* **THE PROBLEM**:
Scan the listing below for the word "Urgent" and copy every line that has it.

──────── GIVEN ENTRIES ────────

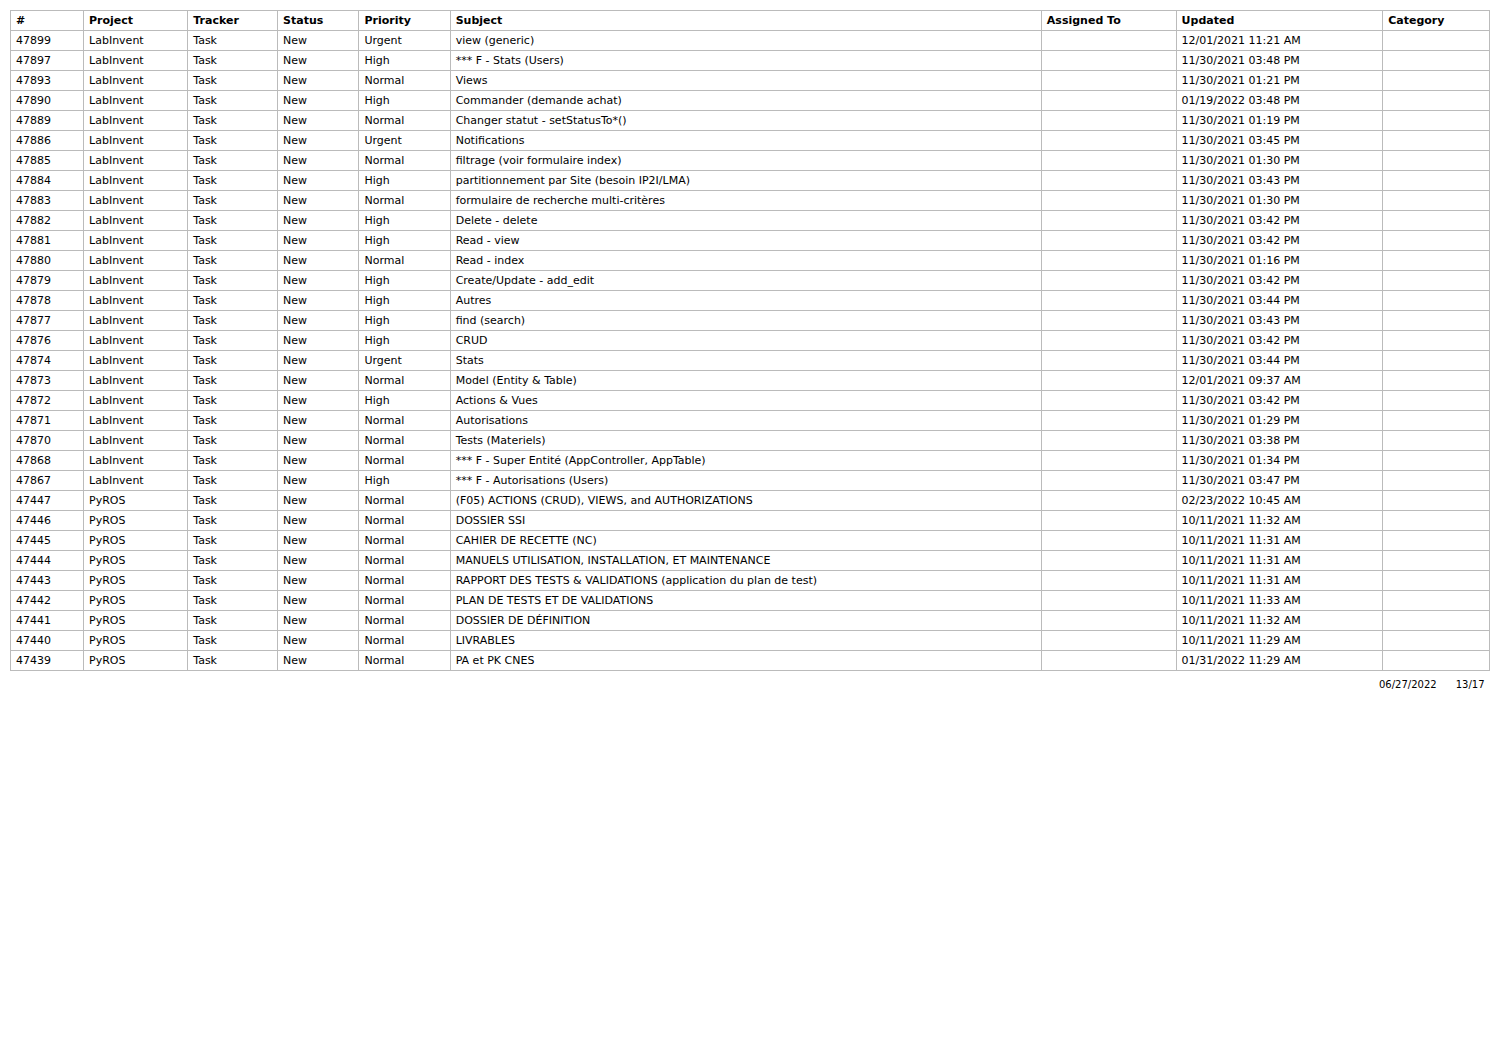| # | Project | Tracker | Status | Priority | Subject | Assigned To | Updated | Category |
| --- | --- | --- | --- | --- | --- | --- | --- | --- |
| 47899 | LabInvent | Task | New | Urgent | view (generic) | | 12/01/2021 11:21 AM | |
| 47897 | LabInvent | Task | New | High | *** F - Stats (Users) | | 11/30/2021 03:48 PM | |
| 47893 | LabInvent | Task | New | Normal | Views | | 11/30/2021 01:21 PM | |
| 47890 | LabInvent | Task | New | High | Commander (demande achat) | | 01/19/2022 03:48 PM | |
| 47889 | LabInvent | Task | New | Normal | Changer statut - setStatusTo*() | | 11/30/2021 01:19 PM | |
| 47886 | LabInvent | Task | New | Urgent | Notifications | | 11/30/2021 03:45 PM | |
| 47885 | LabInvent | Task | New | Normal | filtrage (voir formulaire index) | | 11/30/2021 01:30 PM | |
| 47884 | LabInvent | Task | New | High | partitionnement par Site (besoin IP2I/LMA) | | 11/30/2021 03:43 PM | |
| 47883 | LabInvent | Task | New | Normal | formulaire de recherche multi-critères | | 11/30/2021 01:30 PM | |
| 47882 | LabInvent | Task | New | High | Delete - delete | | 11/30/2021 03:42 PM | |
| 47881 | LabInvent | Task | New | High | Read - view | | 11/30/2021 03:42 PM | |
| 47880 | LabInvent | Task | New | Normal | Read - index | | 11/30/2021 01:16 PM | |
| 47879 | LabInvent | Task | New | High | Create/Update - add_edit | | 11/30/2021 03:42 PM | |
| 47878 | LabInvent | Task | New | High | Autres | | 11/30/2021 03:44 PM | |
| 47877 | LabInvent | Task | New | High | find (search) | | 11/30/2021 03:43 PM | |
| 47876 | LabInvent | Task | New | High | CRUD | | 11/30/2021 03:42 PM | |
| 47874 | LabInvent | Task | New | Urgent | Stats | | 11/30/2021 03:44 PM | |
| 47873 | LabInvent | Task | New | Normal | Model (Entity & Table) | | 12/01/2021 09:37 AM | |
| 47872 | LabInvent | Task | New | High | Actions & Vues | | 11/30/2021 03:42 PM | |
| 47871 | LabInvent | Task | New | Normal | Autorisations | | 11/30/2021 01:29 PM | |
| 47870 | LabInvent | Task | New | Normal | Tests (Materiels) | | 11/30/2021 03:38 PM | |
| 47868 | LabInvent | Task | New | Normal | *** F - Super Entité (AppController, AppTable) | | 11/30/2021 01:34 PM | |
| 47867 | LabInvent | Task | New | High | *** F - Autorisations (Users) | | 11/30/2021 03:47 PM | |
| 47447 | PyROS | Task | New | Normal | (F05) ACTIONS (CRUD), VIEWS, and AUTHORIZATIONS | | 02/23/2022 10:45 AM | |
| 47446 | PyROS | Task | New | Normal | DOSSIER SSI | | 10/11/2021 11:32 AM | |
| 47445 | PyROS | Task | New | Normal | CAHIER DE RECETTE (NC) | | 10/11/2021 11:31 AM | |
| 47444 | PyROS | Task | New | Normal | MANUELS UTILISATION, INSTALLATION, ET MAINTENANCE | | 10/11/2021 11:31 AM | |
| 47443 | PyROS | Task | New | Normal | RAPPORT DES TESTS & VALIDATIONS (application du plan de test) | | 10/11/2021 11:31 AM | |
| 47442 | PyROS | Task | New | Normal | PLAN DE TESTS ET DE VALIDATIONS | | 10/11/2021 11:33 AM | |
| 47441 | PyROS | Task | New | Normal | DOSSIER DE DÉFINITION | | 10/11/2021 11:32 AM | |
| 47440 | PyROS | Task | New | Normal | LIVRABLES | | 10/11/2021 11:29 AM | |
| 47439 | PyROS | Task | New | Normal | PA et PK CNES | | 01/31/2022 11:29 AM | |
| 06/27/2022 13/17 |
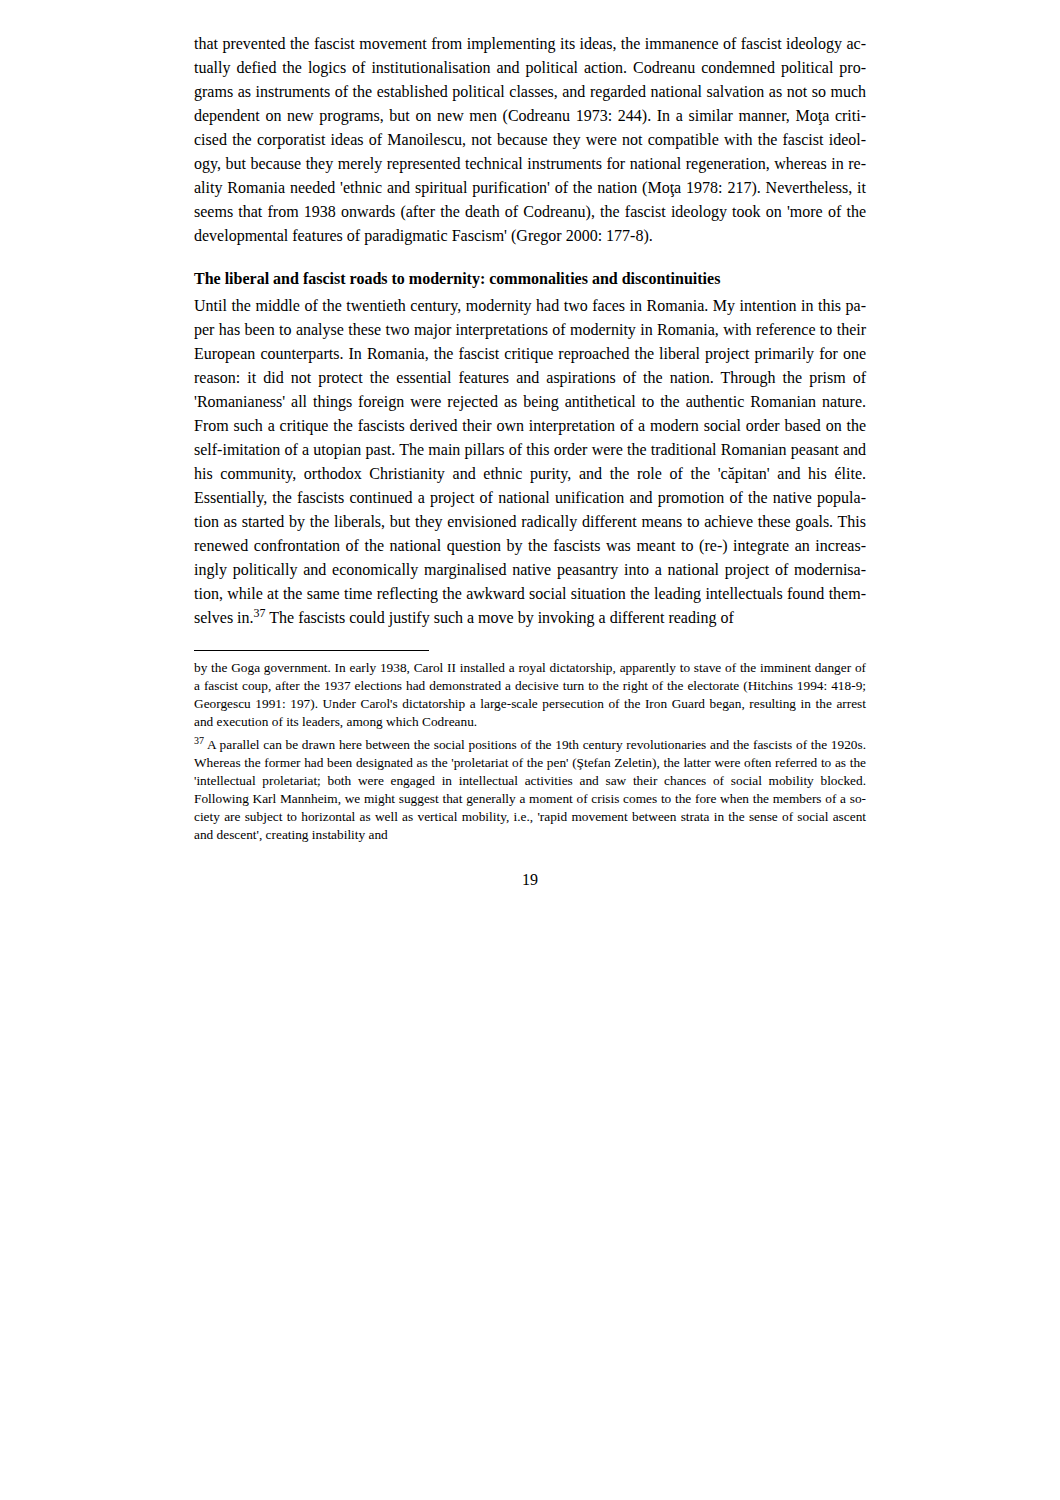that prevented the fascist movement from implementing its ideas, the immanence of fascist ideology actually defied the logics of institutionalisation and political action. Codreanu condemned political programs as instruments of the established political classes, and regarded national salvation as not so much dependent on new programs, but on new men (Codreanu 1973: 244). In a similar manner, Moţa criticised the corporatist ideas of Manoilescu, not because they were not compatible with the fascist ideology, but because they merely represented technical instruments for national regeneration, whereas in reality Romania needed 'ethnic and spiritual purification' of the nation (Moţa 1978: 217). Nevertheless, it seems that from 1938 onwards (after the death of Codreanu), the fascist ideology took on 'more of the developmental features of paradigmatic Fascism' (Gregor 2000: 177-8).
The liberal and fascist roads to modernity: commonalities and discontinuities
Until the middle of the twentieth century, modernity had two faces in Romania. My intention in this paper has been to analyse these two major interpretations of modernity in Romania, with reference to their European counterparts. In Romania, the fascist critique reproached the liberal project primarily for one reason: it did not protect the essential features and aspirations of the nation. Through the prism of 'Romanianess' all things foreign were rejected as being antithetical to the authentic Romanian nature. From such a critique the fascists derived their own interpretation of a modern social order based on the self-imitation of a utopian past. The main pillars of this order were the traditional Romanian peasant and his community, orthodox Christianity and ethnic purity, and the role of the 'căpitan' and his élite. Essentially, the fascists continued a project of national unification and promotion of the native population as started by the liberals, but they envisioned radically different means to achieve these goals. This renewed confrontation of the national question by the fascists was meant to (re-) integrate an increasingly politically and economically marginalised native peasantry into a national project of modernisation, while at the same time reflecting the awkward social situation the leading intellectuals found themselves in.37 The fascists could justify such a move by invoking a different reading of
by the Goga government. In early 1938, Carol II installed a royal dictatorship, apparently to stave of the imminent danger of a fascist coup, after the 1937 elections had demonstrated a decisive turn to the right of the electorate (Hitchins 1994: 418-9; Georgescu 1991: 197). Under Carol's dictatorship a large-scale persecution of the Iron Guard began, resulting in the arrest and execution of its leaders, among which Codreanu.
37 A parallel can be drawn here between the social positions of the 19th century revolutionaries and the fascists of the 1920s. Whereas the former had been designated as the 'proletariat of the pen' (Ştefan Zeletin), the latter were often referred to as the 'intellectual proletariat; both were engaged in intellectual activities and saw their chances of social mobility blocked. Following Karl Mannheim, we might suggest that generally a moment of crisis comes to the fore when the members of a society are subject to horizontal as well as vertical mobility, i.e., 'rapid movement between strata in the sense of social ascent and descent', creating instability and
19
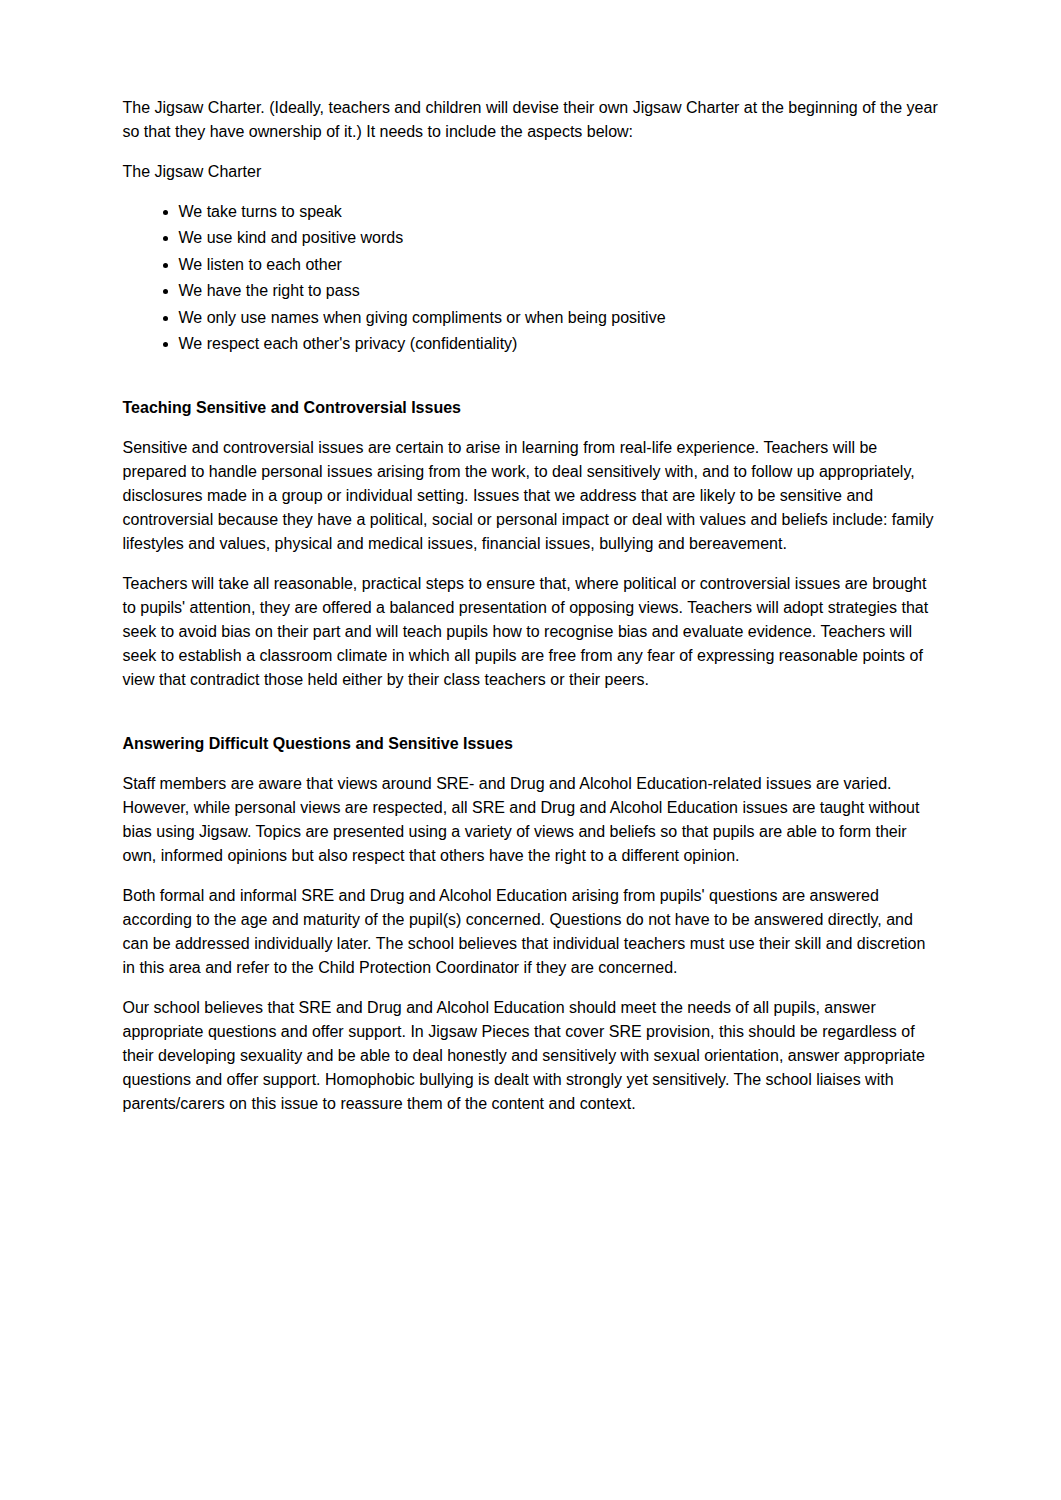The Jigsaw Charter. (Ideally, teachers and children will devise their own Jigsaw Charter at the beginning of the year so that they have ownership of it.) It needs to include the aspects below:
The Jigsaw Charter
We take turns to speak
We use kind and positive words
We listen to each other
We have the right to pass
We only use names when giving compliments or when being positive
We respect each other's privacy (confidentiality)
Teaching Sensitive and Controversial Issues
Sensitive and controversial issues are certain to arise in learning from real-life experience. Teachers will be prepared to handle personal issues arising from the work, to deal sensitively with, and to follow up appropriately, disclosures made in a group or individual setting. Issues that we address that are likely to be sensitive and controversial because they have a political, social or personal impact or deal with values and beliefs include: family lifestyles and values, physical and medical issues, financial issues, bullying and bereavement.
Teachers will take all reasonable, practical steps to ensure that, where political or controversial issues are brought to pupils' attention, they are offered a balanced presentation of opposing views. Teachers will adopt strategies that seek to avoid bias on their part and will teach pupils how to recognise bias and evaluate evidence. Teachers will seek to establish a classroom climate in which all pupils are free from any fear of expressing reasonable points of view that contradict those held either by their class teachers or their peers.
Answering Difficult Questions and Sensitive Issues
Staff members are aware that views around SRE- and Drug and Alcohol Education-related issues are varied. However, while personal views are respected, all SRE and Drug and Alcohol Education issues are taught without bias using Jigsaw. Topics are presented using a variety of views and beliefs so that pupils are able to form their own, informed opinions but also respect that others have the right to a different opinion.
Both formal and informal SRE and Drug and Alcohol Education arising from pupils' questions are answered according to the age and maturity of the pupil(s) concerned. Questions do not have to be answered directly, and can be addressed individually later. The school believes that individual teachers must use their skill and discretion in this area and refer to the Child Protection Coordinator if they are concerned.
Our school believes that SRE and Drug and Alcohol Education should meet the needs of all pupils, answer appropriate questions and offer support. In Jigsaw Pieces that cover SRE provision, this should be regardless of their developing sexuality and be able to deal honestly and sensitively with sexual orientation, answer appropriate questions and offer support. Homophobic bullying is dealt with strongly yet sensitively. The school liaises with parents/carers on this issue to reassure them of the content and context.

────────

* **THE COMPLETED TASK**:
| 47899 | LabInvent | Task | New | Urgent | view (generic) | | 12/01/2021 11:21 AM | |
| 47886 | LabInvent | Task | New | Urgent | Notifications | | 11/30/2021 03:45 PM | |
| 47874 | LabInvent | Task | New | Urgent | Stats | | 11/30/2021 03:44 PM | |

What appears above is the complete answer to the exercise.